Sanjha Morcha

Father remembers his martyred son’s last letter & last meeting

Father remembers his martyred son’s last letter & last meeting

His body reached us first and then his letter which he had written three days before he was martyred.

Aakanksha N Bhardwaj

Tribune News Service

Jalandhar, July 26

His body reached us first and then his letter which he had written three days before he was martyred. He was only 26!” shared Bhai Kirpal Singh, father of Shaheed Daljit Singh who was martyred on July 11 in 1999. On the 21st anniversary of Kargil Vijay Diwas, the father remembered how in the letter he had asked his wife to take care of the family as anything could happen to him in the war.

“He was not well and had come home on sick leave. When the war broke, he insisted on going back even though I asked him not to. I accompanied him to the Jammu railway station and then asked him where to go now. Daljit then said I must go back as what others will think of him when they will see a sepoy has come with his father,” Kirpal Singh shared and stopped talking as he was choked with emotion. After a pause, he started again and said, “He hugged me and took my blessings. I took another train, and my son left, but he never looked back even though I was looking at him until the time train left the station. That was the last time I saw him,” said an emotional father.

Shaheed Daljit Singh’s brother Kuldeep Singh said, “I was 23 when he was martyred and we always looked up to him. Now his only daughter has moved to Canada on a study basis.”

Kargil Vijay Diwas was celebrated on Sunday at War Memorial by the Kashyap Naujawan Dharmik Sabha where only three families of the martyrs were invited because of the pandemic and they were honoured by the sabha. Kuldeep Singh said even though the situation was not favourable because of the pandemic, he did not want to miss the opportunity to pay tributes to his brother. “For the past 21 years, the Kashyap Naujawan Dharmik Sabha has been organising events on every July 26 in the city to remember the martyrs who laid down their lives for the country.

Sharing the journey, Pawan Kumar, president of the sabha, said they first started organising the event in a mohalla and then they started holding it in palaces.

The president said, “When he is asked why he gets so emotional for the families of the martyrs, though nobody from his own home was in the Army or has remained a freedom fighter, he replies that whosoever sacrificed their lives for the country were his family members.

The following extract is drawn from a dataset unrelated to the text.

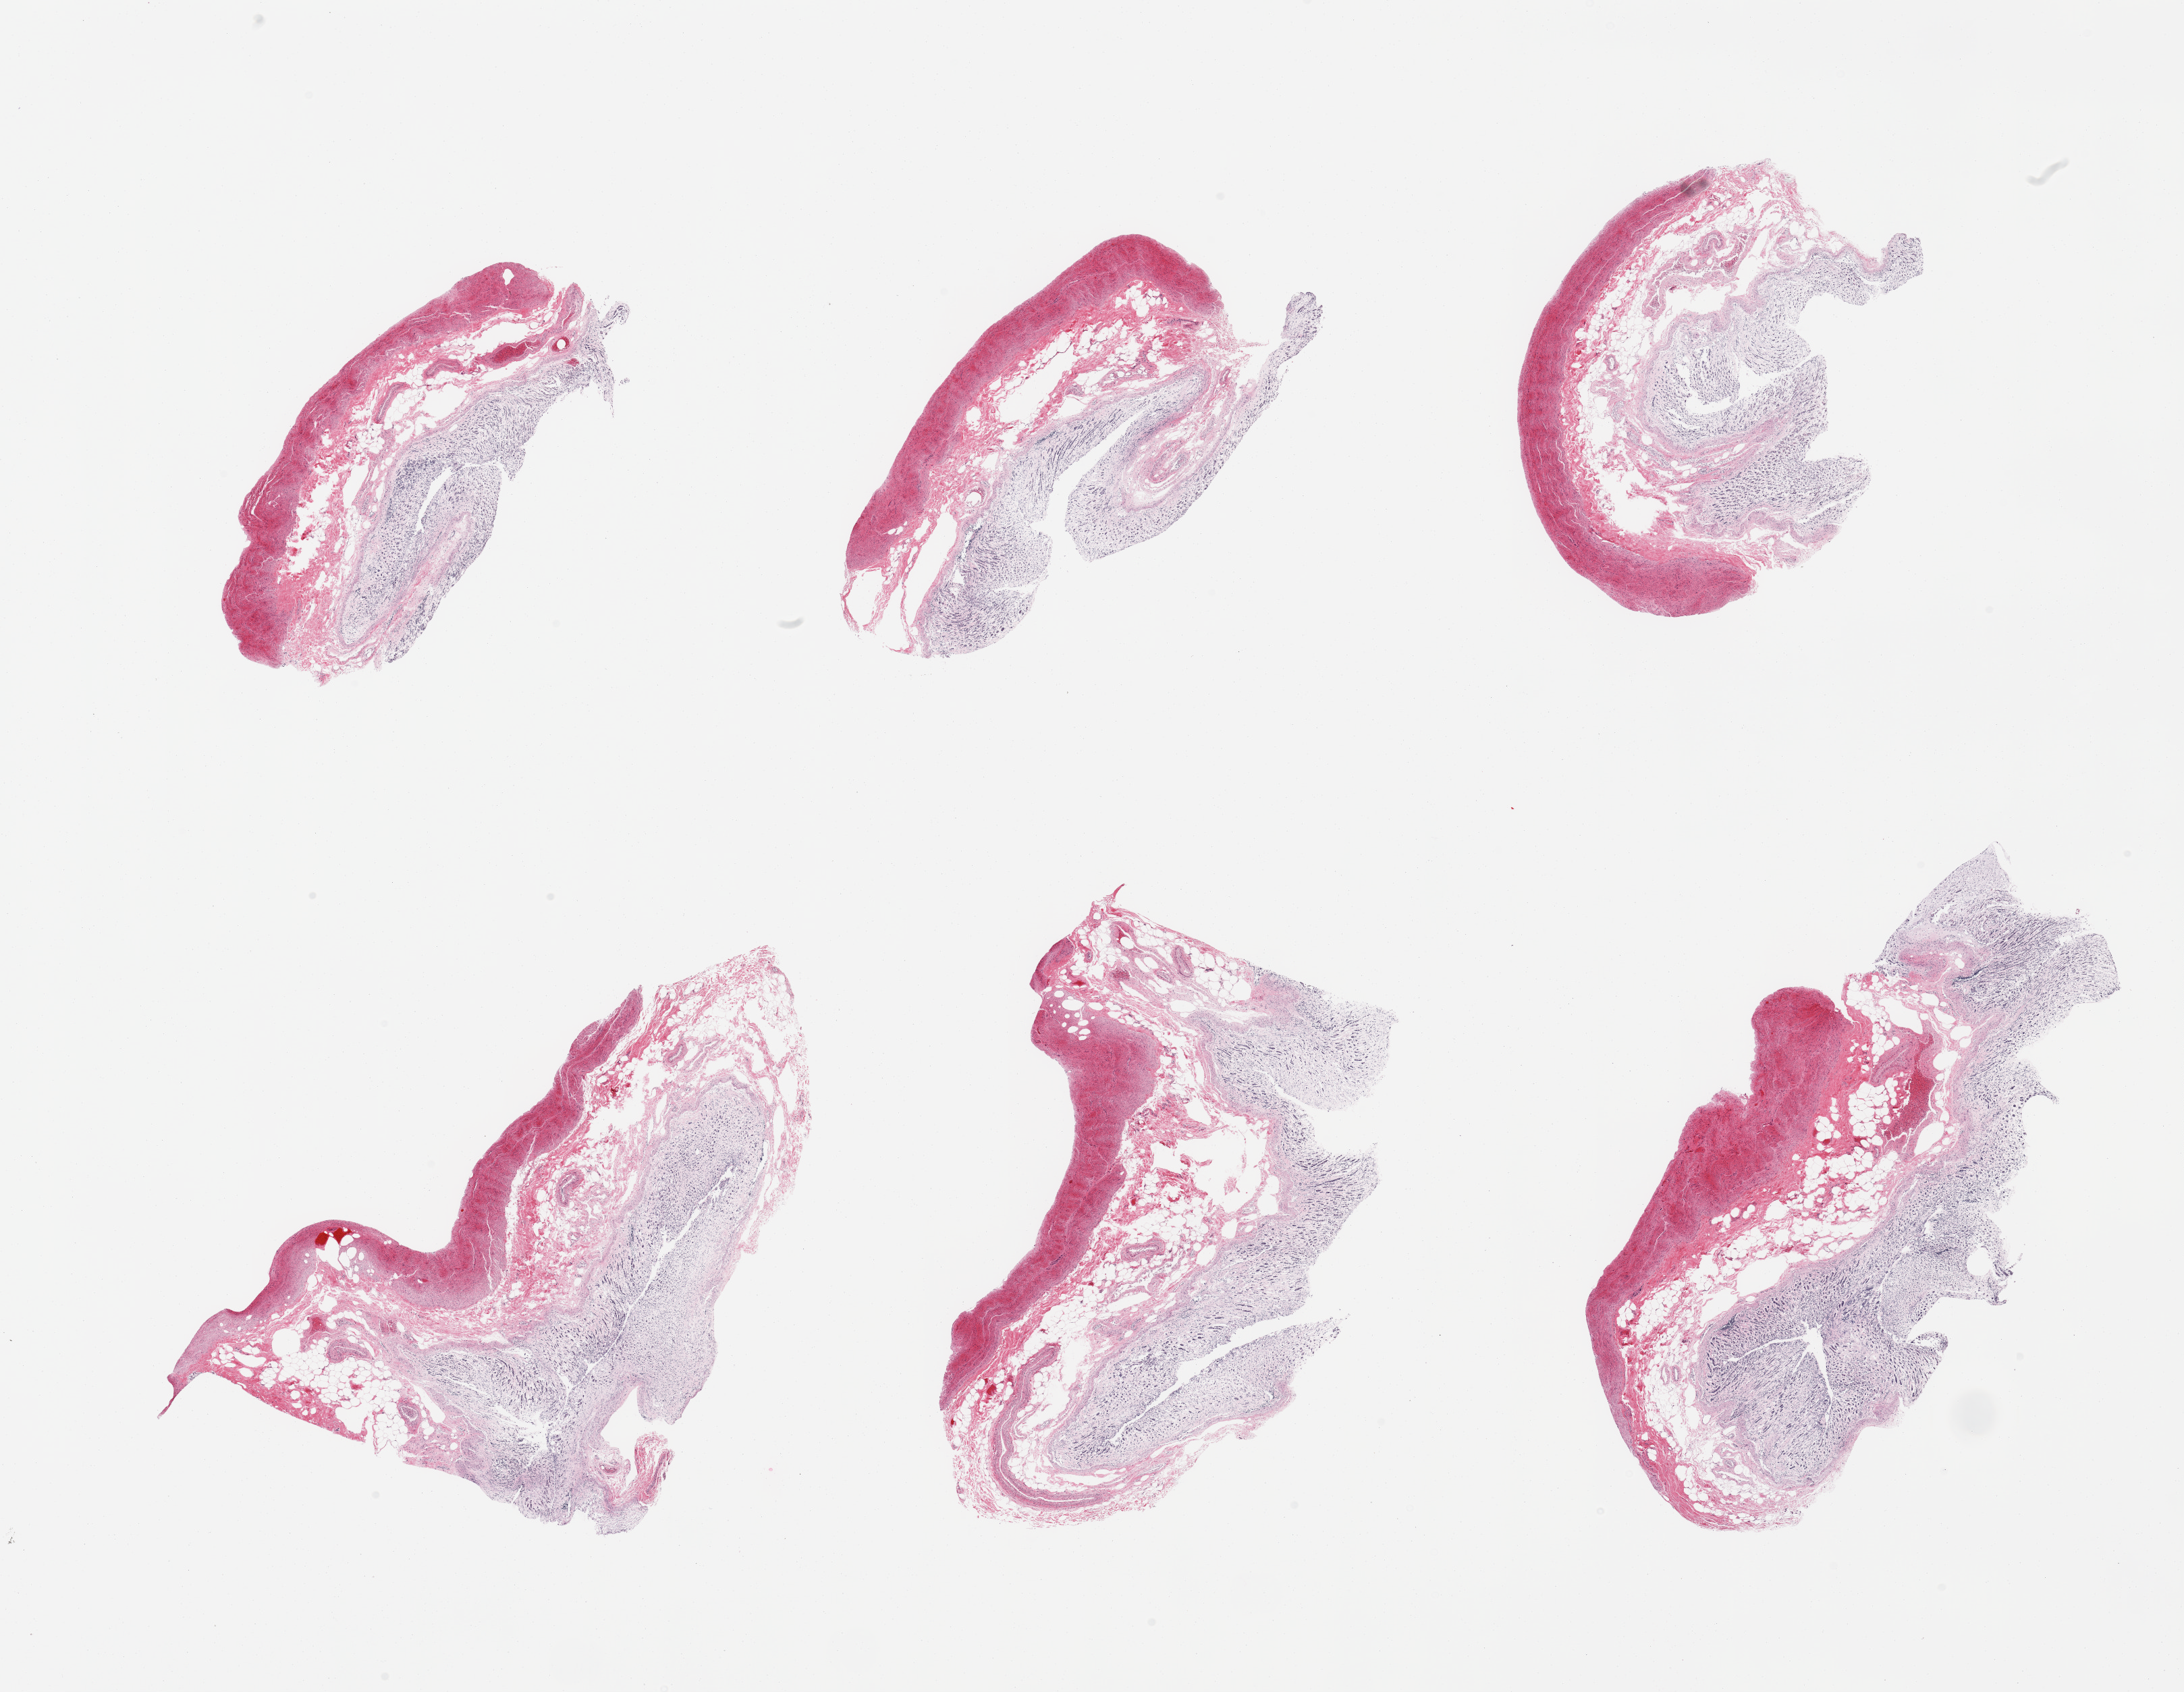
Digitized haematoxylin and eosin-stained section, brightfield, whole scanned area (about 25.6 x 19.8 mm, slide scanned at 20x) shown as a low-resolution overview. Male donor.
Specimen: PAXgene-fixed, paraffin-embedded tissue; target tissue: stomach; donor tissue sample.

“I always noticed that people used to have posters and calendars with pictures of film stars on them, instead of freedom fighters who sacrificed their lives for the country. And then the Kargil War happened and several reports of those martyrs who lost their lives started coming,” shared Kumar, adding that then he decided to reach out to those people who had lost their kin. “Every year, we invite the families of the martyrs — not only of the Kargil War martyrs, but of all those who laid their lives in different wars. They have become my family,” said Pawan Kumar.

Spirit of bravery, sacrifice palpable in Mukerian

Interestingly, walk into the interiors of Mukerian tehsil in Hoshiarpur and the spirit of bravery and sacrifice is palpable. Gates and schools of otherwise nondescript villages here stand out as a testament to the sacrifice of those who laid down their lives in the Kargil war, which lasted a little over two months, ended on July 26, 1999. As many as 13 young jawans, all in their 20s, from villages in the tehsil had laid down their lives in the war. Nangal Bihala, Repur, Nangal Bailankhan, Bhadiaran Di Kuda, Bhambotara and Tohlu villages all lost a brave man to the war.